In any event, that was my general frame of reference when I thumped downstairs at half past 6 on the morning of my birthday, the 60th anniversary of my squalling entry into this world, to the very hour. I had one thought on my mind, beyond the aforementioned general despair, and that thought was: coffee, where is the damn coffee, I can't believe I am out of coffee on the morning of my 60th birthday, when if ever a man needed a strong cup of coffee, it's now!
But I had no coffee. So I thought: I'll have some maté. I did, somewhat eccentrically, have some maté in the house. I filled the kettle, stumbled over to the pantry cupboard – I don't know why, because that's not where I keep the coffee or the maté, but you know how it is after 60 or even before, you start to remember things not specifically, but by category (coffee = shelf = cupboard) – and furiously flung it open.
And because it goes without saying that this would happen to a man slumping on the threshold of 60, in opening the wrong freaking cupboard I inadvertently nudged a 454-gram bag of acini di pepe off the top shelf. Acini di pepe is dried pasta that looks like tiny beads, smaller than couscous. Whereupon the packet hit the parquet, the cellophane burst, and 17 bezillion acinis, or pepes, or whatever those little bastards are called, shot across the entire ground floor of my house (which is tiny, and waning, or so I told myself as I faced the hopelessness of my oncoming seventh decade). Then I spent 20 minutes trying to sweep them out of the charming cracks and wrinkles and fascia of my old house, and the rest of the morning hobbling around stepping on overlooked acini di pepe, which I have begun calling ouchie di papa, because they hurt like hell.
That was the opening act of the 60th anniversary of my birth. Which you have to admit is not a great portent.
But then my brother called, which always makes me feel lucky; and my wife gave me, as a present, some groovy (but wearable!) clothes, which produced a small surge of (mysterious) hope; and I actually remembered to bring my cup of hard-won maté with me to the car, which is an absolute miracle. And then at work, on my 60th birthday and Facebook's 10th, I ran into a raft of Facebook birthday greetings in my e-mail inbox, from people I know well and people I don't know at all. And to my surprise I didn't mind them being there, didn't feel awkward at the presumption of our intimacy, didn't mind even Facebook's algorithmic pandering.

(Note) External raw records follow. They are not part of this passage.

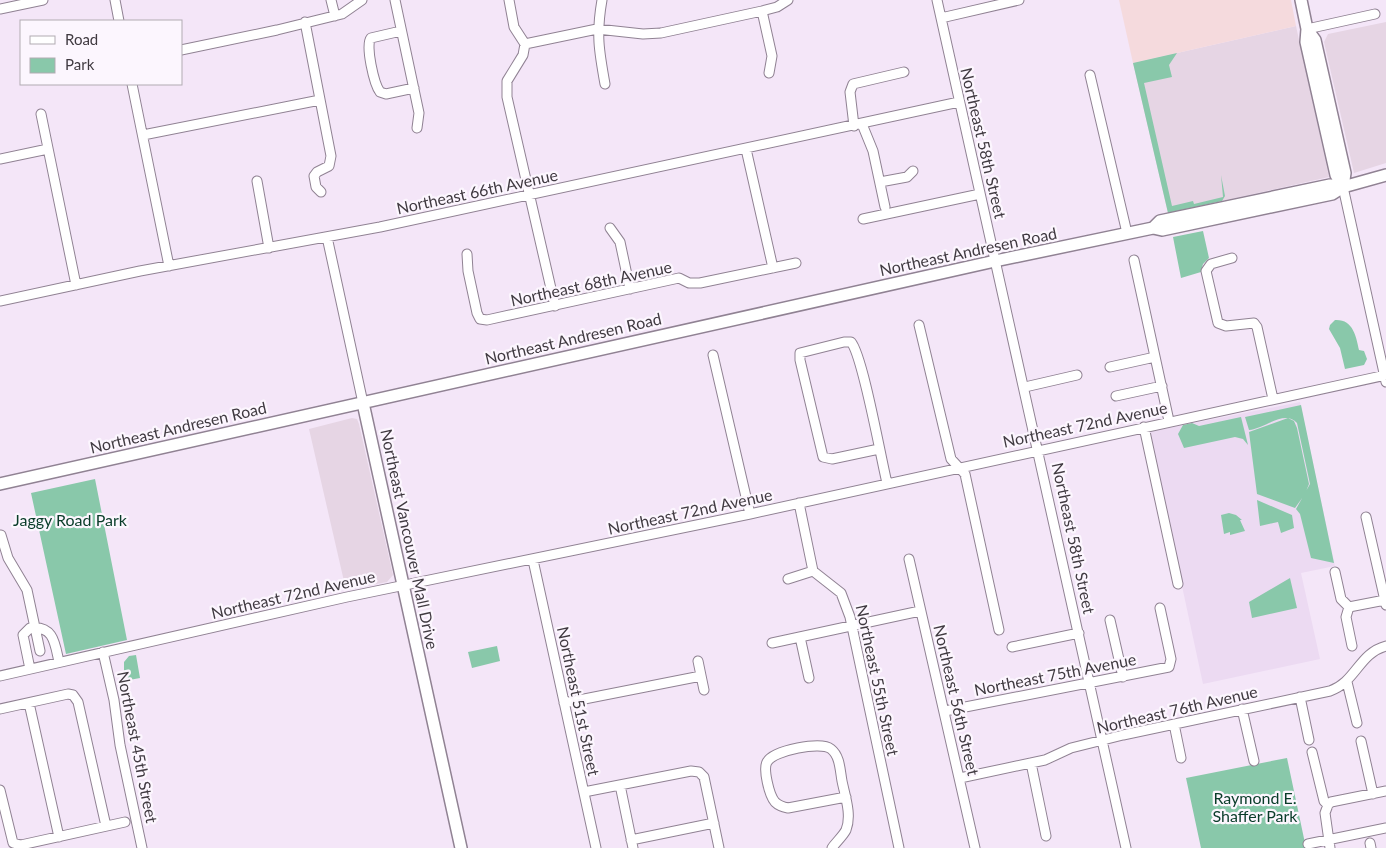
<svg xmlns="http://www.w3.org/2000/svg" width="1386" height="848" font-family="Lato,sans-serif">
	<rect width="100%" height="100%" fill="#f4e6f8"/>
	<path fill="#e6d5e4" d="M1386 22V163L1354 173 1324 42 1328 34Z
		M1296 26 1329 177 1168 213 1133 63Z
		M352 418 357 419 359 424 393 575 387 582 346 590 309 429Z"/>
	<path fill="#f5dadd" d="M1119 0H1291L1296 26 1133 63Z"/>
	<path fill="#ecdaf2" d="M1300 402 1335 566 1301 573 1320 659 1203 684 1149 432Z"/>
	<path fill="#89c8aa" d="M1177 53 1169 65 1172 77 1144 83 1172 206 1193 201 1194 204 1223 197 1221 175 1225 196 1222 201 1168 213 1133 63Z
		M1203 231 1209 258 1203 264 1201 272 1181 278 1173 237Z
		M1335 320C1353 319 1356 336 1359 350L1364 351 1367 359 1364 365 1345 369 1340 348 1329 329 1330 325Z
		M1301 405 1334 563 1311 558 1300 514 1296 509 1310 484 1297 423C1285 409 1264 429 1249 430L1245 417Z
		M1241 417 1248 445 1243 439 1235 437 1184 448 1178 434 1183 425 1192 423 1199 426Z
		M1288 418 1294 421 1297 428 1309 484 1305 494 1295 508 1257 494 1249 432Z
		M95 479 127 640 66 654 31 493Z
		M1257 500 1292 515 1294 528 1281 533 1278 522 1260 526Z
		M1229 513 1236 515 1242 520H1240L1245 531 1230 535V532L1224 534 1221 515Z
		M1290 578 1297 608 1252 618 1249 602Z
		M497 646 500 661 472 668 468 652Z
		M136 655 140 678 124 681V662L129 656Z
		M1287 758 1306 848H1201L1186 778Z"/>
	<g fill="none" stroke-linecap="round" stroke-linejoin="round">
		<g stroke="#908293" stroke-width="11">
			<path id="minor" d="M115 0 119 21
				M331 0 335 16
				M395 0 419 113 417 128
				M509 0 514 27 525 44 523 55 507 81V97L555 306
				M602 0C596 34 599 51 605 84
				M937 0 1126 848
				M0 9 43 0
				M762 11 772 56 769 73
				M941 18 1019 0
				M305 22 331 156 329 166 317 172 314 176 316 187 321 192
				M1307 29 1375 14
				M401 31 371 38C365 45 374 84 380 92L386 94 414 88
				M525 44 597 29 643 34 661 33 762 11 777 7 788 0
				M181 50 277 30 342 14 362 0
				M1090 75 1127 233
				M132 84 169 266
				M41 114 76 285
				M862 124 873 151 885 207
				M854 126 850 92 853 84 904 72
				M143 135 320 100
				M746 149 773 268
				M0 159 48 149
				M257 181 269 248
				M880 182 907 177 913 171
				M1343 187 1386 382
				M863 219 980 194
				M610 228 620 242 630 289
				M327 237 363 403
				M467 254 468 271 477 313 480 319 487 320 679 278 689 283H700L796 263
				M1232 258 1211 264 1206 271 1218 323 1226 326 1254 323 1257 327 1273 399
				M1134 260 1169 421
				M0 301 140 271 380 227 959 102
				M919 325 951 459 965 474 999 630
				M713 355 750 514
				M1110 367 1155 357
				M1025 387 1077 375
				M1116 396 1162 386
				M1144 427 1178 584
				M879 449 832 459 823 457 800 360V353L844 342H851C863 356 881 459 887 483
				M799 503 813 571 841 593 850 617 899 848
				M1366 517 1386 605
				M1 535 8 558 27 590 40 651
				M909 559 975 848
				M533 560 596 848
				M1335 572 1341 599 1349 607 1346 617 1352 646
				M788 579 813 571
				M1349 607 1385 600
				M1110 620 1123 677
				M800 637 809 678
				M772 643 920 611
				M1012 647 1079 633
				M103 652 114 700 120 745 142 848
				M698 661 704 690
				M30 669 23 635 30 628C54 625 55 644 59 662
				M0 676 347 597 750 514 1386 375
				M1347 682 1357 723
				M1300 697 1309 740
				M29 703 59 837
				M564 703 701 676
				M0 709 68 694 73 695 78 702 106 826
				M1242 709 1254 761
				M945 711 1169 667 1171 659 1160 608
				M1174 724 1181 758
				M1361 741 1373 794
				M1312 752 1324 801 1328 805
				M1031 763 1046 836
				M960 778 1045 760 1071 748 1123 735 1330 691C1356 682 1359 653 1386 646
				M620 785 633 848
				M0 790 13 843 21 845 125 822
				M584 792 691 771 699 772 704 777 719 848
				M1328 805 1331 802 1386 791
				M1328 805 1325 813 1330 848
				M631 840 714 823
				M1370 843 1371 848
				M1308 844 1386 828
				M832 848C836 842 843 836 846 830 852 815 845 796 842 781 840 770 840 756 831 749 821 741 774 750 767 762 763 769 769 795 775 802 779 806 783 807 788 808L846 797"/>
		</g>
		<g stroke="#908293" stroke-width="14">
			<path id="major" d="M1301 0 1307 29 1306 42 1336 175 1343 187
				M1307 29 1315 40 1345 173 1343 187
				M1153 228 1160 221 1330 185 1343 187 1386 175
				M363 403 461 848
				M0 484 995 261 1153 228 1162 230 1332 194 1343 187"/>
		</g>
		<use href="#minor" stroke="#fff" stroke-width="9"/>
		<use href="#major" stroke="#fff" stroke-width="11"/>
	</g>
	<g text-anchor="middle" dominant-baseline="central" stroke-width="4.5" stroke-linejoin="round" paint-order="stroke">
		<g font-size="16" fill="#403a41" stroke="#fcf6fe">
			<text transform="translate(984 143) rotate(77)">Northeast 58th Street</text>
			<text transform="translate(477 191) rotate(-12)">Northeast 66th Avenue</text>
			<text transform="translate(968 251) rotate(-12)">Northeast Andresen Road</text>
			<text transform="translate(591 283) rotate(-12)">Northeast 68th Avenue</text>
			<text transform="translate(573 338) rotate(-13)">Northeast Andresen Road</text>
			<text transform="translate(1085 424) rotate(-12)">Northeast 72nd Avenue</text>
			<text transform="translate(178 427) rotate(-13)">Northeast Andresen Road</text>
			<text transform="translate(690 511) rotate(-12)">Northeast 72nd Avenue</text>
			<text transform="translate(1074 538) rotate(78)">Northeast 58th Street</text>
			<text transform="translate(410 539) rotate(78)">Northeast Vancouver Mall Drive</text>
			<text transform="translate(293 594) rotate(-13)">Northeast 72nd Avenue</text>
			<text transform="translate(1055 674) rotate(-11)">Northeast 75th Avenue</text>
			<text transform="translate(878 680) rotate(78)">Northeast 55th Street</text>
			<text transform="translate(957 700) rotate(77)">Northeast 56th Street</text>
			<text transform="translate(579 701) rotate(78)">Northeast 51st Street</text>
			<text transform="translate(1177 709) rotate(-13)">Northeast 76th Avenue</text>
			<text transform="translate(138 747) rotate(79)">Northeast 45th Street</text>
		</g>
		<g font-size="16" fill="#093c29" stroke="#fcf6fe">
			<text x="70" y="519">Jaggy Road Park</text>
			<text x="1255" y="797">Raymond E.<tspan x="1255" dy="18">Shaffer Park</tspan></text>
		</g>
	</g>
	<rect x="20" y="20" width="162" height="65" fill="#fcf6fe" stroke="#b1abb2"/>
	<rect x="30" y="36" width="25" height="8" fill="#ffffff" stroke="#b1abb2"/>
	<text x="65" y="45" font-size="15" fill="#403a41">Road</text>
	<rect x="30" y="58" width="25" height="15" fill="#89c8aa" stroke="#b1abb2"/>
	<text x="65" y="70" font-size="15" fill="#403a41">Park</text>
</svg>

At 60, you are suddenly looking at least toward the beginning of the end, gazing upon the final frontier where you will either find the thing your heart has always sought that you have never been able to name, or you will not.
And whether you find it or not – I suspect, or at least hope, that it doesn't really matter, as long as you look hard – that will then be your life. The thing will be written.
I keep trying to peer into the future, to see how the story ends, how it stacks up, how I end up doing as a human being, but, of course, you can't know, no matter what the Freedom 105 people say. I suppose the only thing you can realistically hope for is that it doesn't get too lonely too fast.
And so I was unexpectedly grateful to find these good, hale electronic wishes before me on the morning of my birthday, however well I knew or did not know the wisher, because they kindly (if optimistically) reminded me that I am not yet all the way to the end.
Not yet. Not yet. Not yet. Which is the other sound the clock makes.
So thanks, even unto the depth of strangers.